Discounting childbirth and pain resulting from catastrophic injuries, medical researchers believe there is a real gender difference when it comes to pain.
Unfortunately there is a lack of sufficient female pain studies and an understanding of which pain generating conditions women are most prone to experience. Such information is currently not available to provide better guidelines for providing gender specific pain medications.
What researchers do know is that women
- report more pain than men
- more likely to describe their pain as more intense than men
- at greater risk for developing chronic pain conditions
- associate their pain sensitivity to migraine headaches, menstruation and back pain
- pain sensitivity appears to be biologically related to inherited conditions and hormone levels based on study results with identical and fraternal twins
Another study measured pain sensitivity in an experiment where 25 females and 25 males were tested with an induced pain experience. When subjects’ fingers were exposed to an irritating agent, the central processing of pain showed greater activity in females than males.
Another possible difference is based on the effects of morphine on the spinal cord and brains of males and females.
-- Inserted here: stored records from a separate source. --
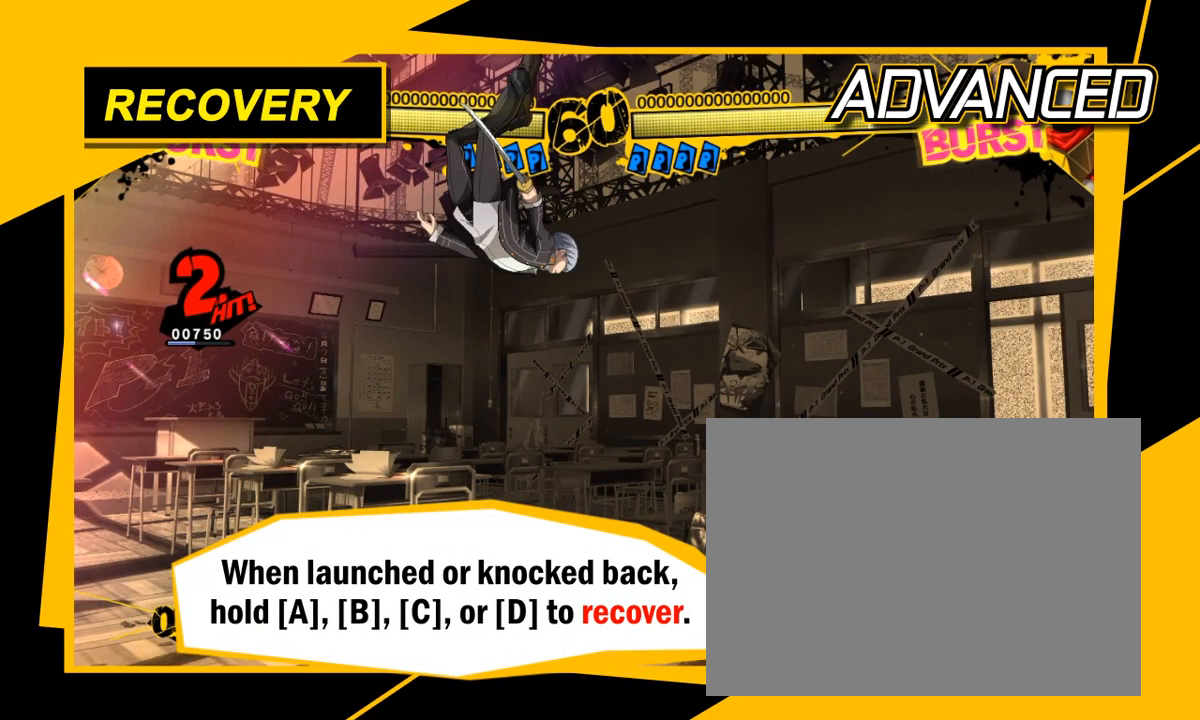
{"buttons": ["C"], "left_stick": "center", "events": [[167, "B", "up"], [167, "C", "down"]]}
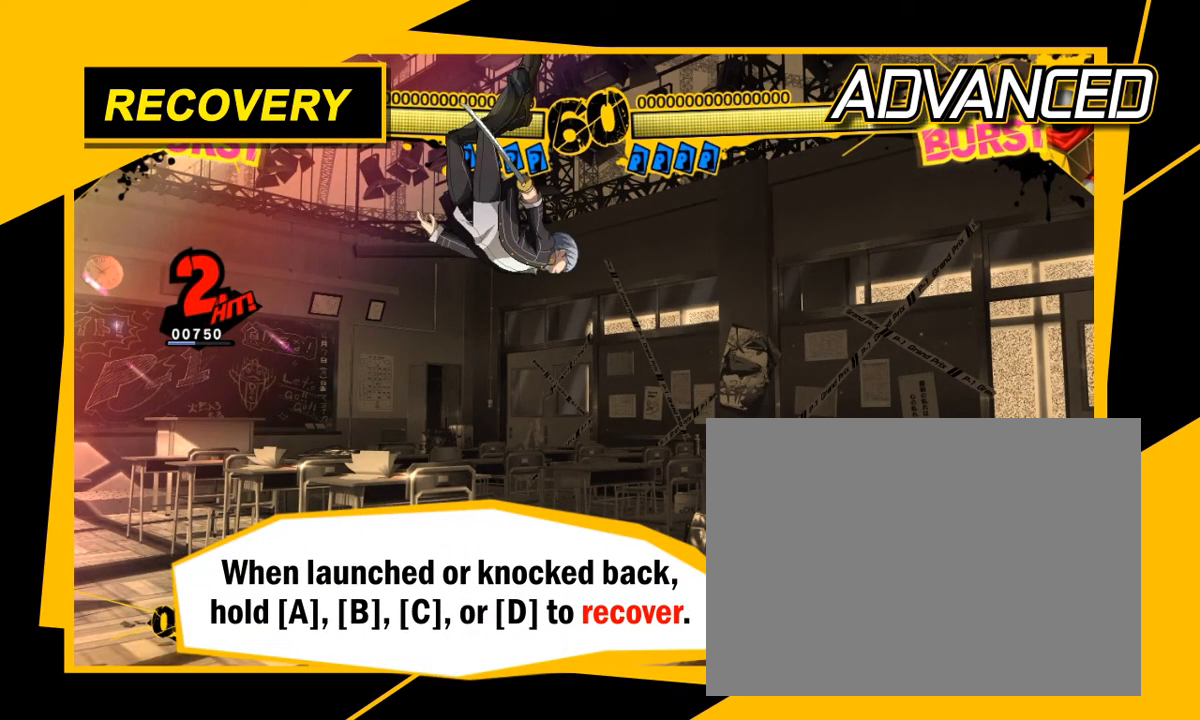
{"buttons": ["C"], "left_stick": "center", "events": []}
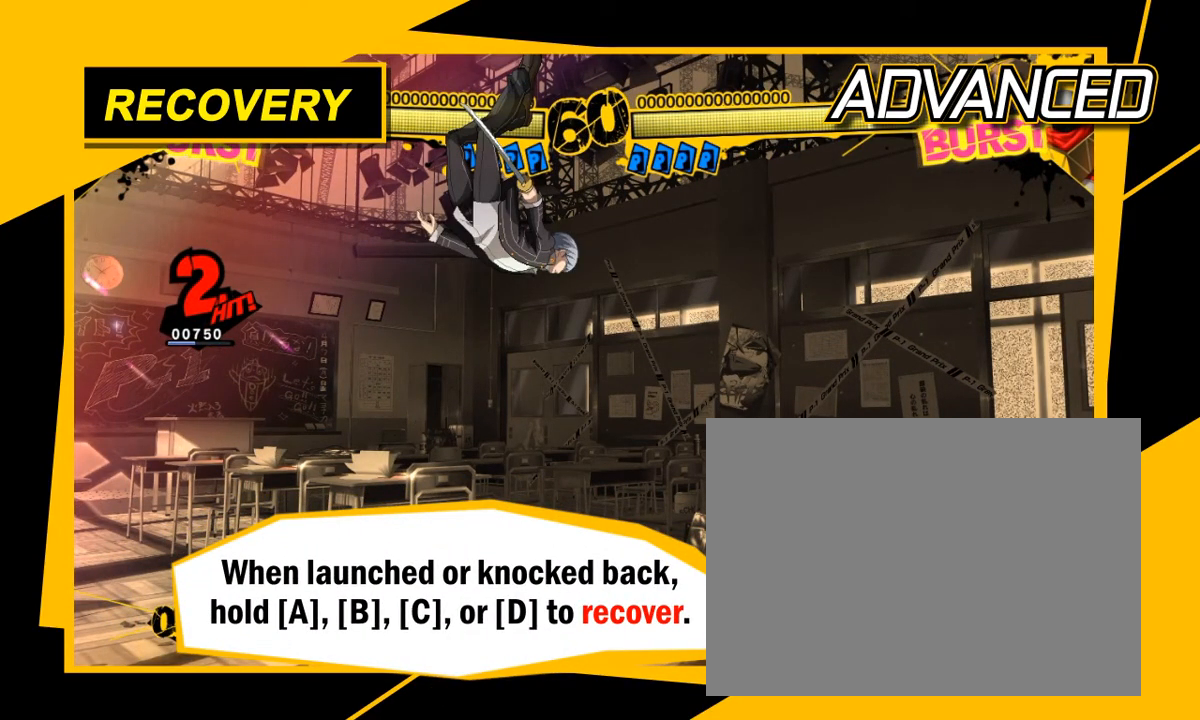
{"buttons": ["D"], "left_stick": "center", "events": [[150, "C", "up"], [150, "D", "down"], [300, "C", "down"], [383, "C", "up"]]}
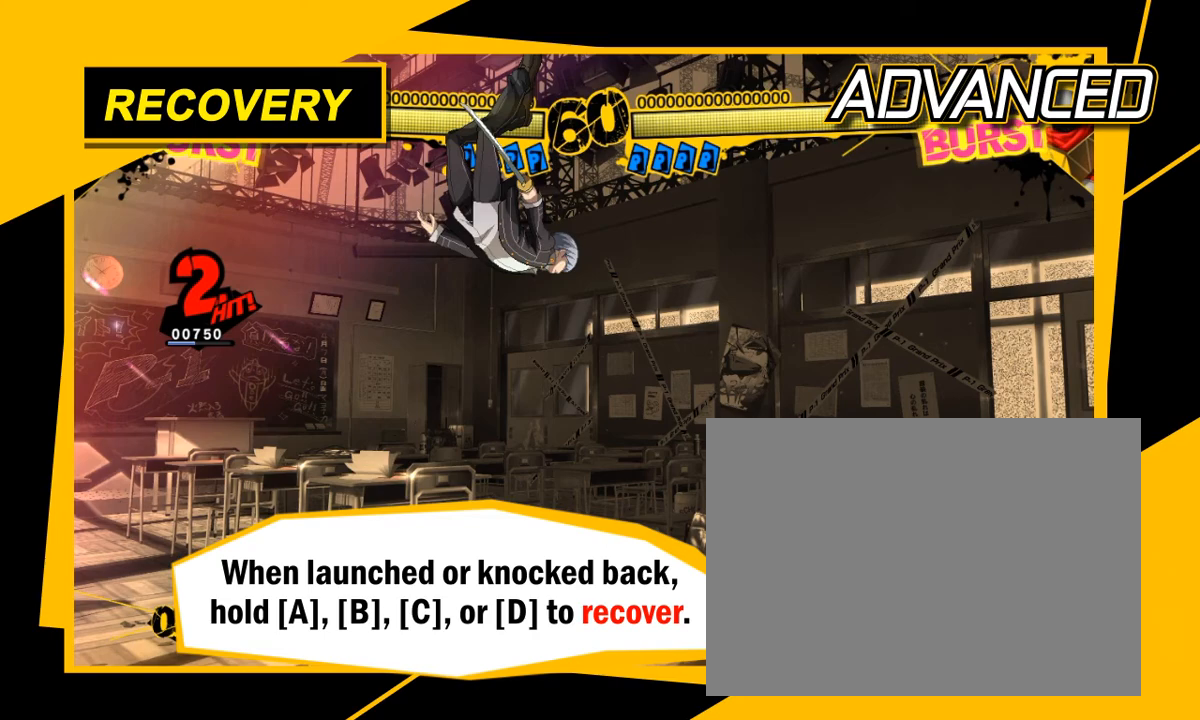
{"buttons": ["D"], "left_stick": "center", "events": []}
Based on animal studies females require twice as much morphine for pain relief and appear to have less opioid receptors than males.
Also, there is a distinct brain difference. The female brain records pain sensations in the right amygdala with neural connections to more internal brain functions. Male brains, on the other hand, record their pain sensations in the left amygdala with neural connections to the external environment.
From a psychosocial perspective, other reasons suggested for female sensitivity to pain include —
- greater susceptibility to depression and anxiety which is associated with more intense pain sensations
- greater susceptibility to threatening conditions which exacerbates pain sensitivity
- greater self awareness and monitoring of pain which in turn heightens sensitivity
It seems pain research has overly relied on pain treatments using males subjects thinking the results apply equally to females. Well, now that they know there is a difference it would be nice if they hurried up and found something that worked better for us.
Maybe we could say some nights that we don’t have a headache.